Commemorating World TB Day

March 24 commemorates the day in 1882 when Dr. Robert Koch astounded the scientific community by announcing to a small group of scientists at the University of Berlin’s Institute of Hygiene that he had discovered the cause of tuberculosis, the TB bacillus.

At the time of Koch’s announcement in Berlin, TB was raging Europe and the Americas, causing the death of one out of every seven people. Koch’s discovery opened the way toward diagnosing tuberculosis.

Therefore, the significance of commemorating World TB Day every year by all United Nations member states, cannot be swept under the carpet for the simple reason that it is designed to build public awareness about the global epidemic of Tuberculosis (TB) and efforts to eliminate the disease.

The theme for this year’s observation of the event was “Reach, Treat, Cure Everyone: The changing phase of TB epidemic In Ghana.” This emphasizes the seriousness the WHO is attaching to the disease in its efforts to eliminate it from the world.

In 2014, the theme was “Reach the three million.” In other words, of the 9 million people a year who get sick with TB, 3 million of them are “missed” by health systems.

The focus that year, therefore, was for countries and partners to take forward innovative approaches to reach the 3 million and ensure that anyone suffering from TB has access to TB diagnosis, treatment and cure.

Similarly, the world TB Day 2013 campaign, provided an opportunity to make progress towards global targets for reduction in TB cases and deaths in view of the fact that TB mortality had fallen over 40% worldwide since 1990, and incidence was declining.

Further progress would depend on addressing critical funding gaps: an estimated 1.6 billion United States dollars needed to implement existing TB interventions, thus the theme, “Stop TB in my lifetime.”

It is significant to recall that former United States President Bill Clinton marked TB Day 2000 by administering the WHO-recommended DOTS treatment to patients at the Mahavir Hospital in Hyderabad, India.

According to Clinton “these are human tragedies, economic calamities, and far more than crises for you, they are crises for the world.
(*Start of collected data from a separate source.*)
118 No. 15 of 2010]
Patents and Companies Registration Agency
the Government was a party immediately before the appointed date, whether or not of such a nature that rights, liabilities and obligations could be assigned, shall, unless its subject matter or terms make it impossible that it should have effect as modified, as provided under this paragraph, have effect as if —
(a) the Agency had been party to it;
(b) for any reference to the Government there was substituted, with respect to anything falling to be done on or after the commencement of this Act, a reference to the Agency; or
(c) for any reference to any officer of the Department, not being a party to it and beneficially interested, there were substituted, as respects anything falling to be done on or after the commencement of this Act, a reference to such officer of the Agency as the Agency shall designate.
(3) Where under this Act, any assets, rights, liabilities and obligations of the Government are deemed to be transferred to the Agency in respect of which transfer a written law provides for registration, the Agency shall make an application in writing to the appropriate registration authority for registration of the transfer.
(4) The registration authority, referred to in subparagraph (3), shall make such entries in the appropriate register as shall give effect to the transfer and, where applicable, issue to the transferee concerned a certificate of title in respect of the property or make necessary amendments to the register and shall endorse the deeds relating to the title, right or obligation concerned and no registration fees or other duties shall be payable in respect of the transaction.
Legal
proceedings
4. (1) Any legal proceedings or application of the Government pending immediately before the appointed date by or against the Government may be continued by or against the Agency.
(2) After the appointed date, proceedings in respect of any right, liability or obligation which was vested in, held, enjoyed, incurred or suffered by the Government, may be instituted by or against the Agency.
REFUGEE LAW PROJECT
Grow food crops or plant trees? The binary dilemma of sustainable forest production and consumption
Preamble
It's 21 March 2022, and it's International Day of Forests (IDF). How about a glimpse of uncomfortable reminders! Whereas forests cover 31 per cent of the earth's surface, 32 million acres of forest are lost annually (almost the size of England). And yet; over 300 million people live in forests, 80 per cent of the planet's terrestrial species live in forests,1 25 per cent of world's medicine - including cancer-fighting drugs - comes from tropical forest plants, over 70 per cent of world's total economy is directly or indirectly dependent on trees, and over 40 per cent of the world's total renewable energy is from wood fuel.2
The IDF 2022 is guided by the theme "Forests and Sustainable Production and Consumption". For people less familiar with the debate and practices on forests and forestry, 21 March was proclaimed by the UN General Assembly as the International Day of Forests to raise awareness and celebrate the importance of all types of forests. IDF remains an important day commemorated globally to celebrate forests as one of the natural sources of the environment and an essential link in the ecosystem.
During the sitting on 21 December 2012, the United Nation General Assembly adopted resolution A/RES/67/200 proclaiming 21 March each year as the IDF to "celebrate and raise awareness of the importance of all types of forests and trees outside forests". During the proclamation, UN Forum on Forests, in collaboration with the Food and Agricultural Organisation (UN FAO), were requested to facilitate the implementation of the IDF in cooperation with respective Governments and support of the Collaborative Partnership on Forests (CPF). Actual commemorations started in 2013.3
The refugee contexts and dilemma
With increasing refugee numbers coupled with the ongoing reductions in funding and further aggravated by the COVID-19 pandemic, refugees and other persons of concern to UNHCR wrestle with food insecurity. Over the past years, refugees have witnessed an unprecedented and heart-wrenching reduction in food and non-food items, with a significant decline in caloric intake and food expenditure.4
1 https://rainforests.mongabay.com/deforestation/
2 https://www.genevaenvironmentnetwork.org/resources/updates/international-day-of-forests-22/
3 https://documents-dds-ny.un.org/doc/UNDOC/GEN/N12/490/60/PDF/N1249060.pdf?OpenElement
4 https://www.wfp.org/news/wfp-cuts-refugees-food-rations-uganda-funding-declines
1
The spread of the disease is the one global problem for which no nation is immuned.”

The World TB Day is one of eighty official global public health campaigns marked by the World Health Organization (WHO), along with World Health Day, World Blood Donor Day, World Immunization Week, World Malaria Day, World No Tobacco Day, World Hepatitis Day and World Aids Day.

It is estimated that in 2012, 8.6 million people worldwide fell ill with TB and 1.3 million of that that number died from the disease, mostly in the Third World.

In Canada, the National Collaborating Centre for Determinants of Health noted on World TB Day 2014 that 63% of TB cases reported nationally were among foreign born individuals and 23% among Aboriginal people, highlighting TB as a key area of concern about health equity

Tuberculosis or TB is a widespread and in many cases fatal, infectious disease caused by various strains of mycobacterium tuberculosis.

TB typically attacks the lungs, but can also affect other parts of the body. It is spread through the air when people who have active TB infection cough, sneeze, or otherwise transmit respiratory fluids through the air.

Most infections do not have symptoms, known as latent tuberculosis. About one in ten latent infections eventually progresses to active disease which if left untreated, kills more than 50% of those so infected.

The classic symptoms of active TB infection are chronic cough with blood-tinged sputum, fever, night sweats, and weight loss.

It is, therefore, imperative for all not to regard the commemoration of World TB Day every March 24 as funfair but an occasion used to build public awareness about the global epidemic of tuberculosis (TB) and efforts to eliminate the disease.

It is equally imperative for all to take note of the symptoms of chronic cough, fever, night sweats and weight loss and report to the nearest health facility for diagnosis, treatment and cure Tuberculosis is deadly but curable when detected early.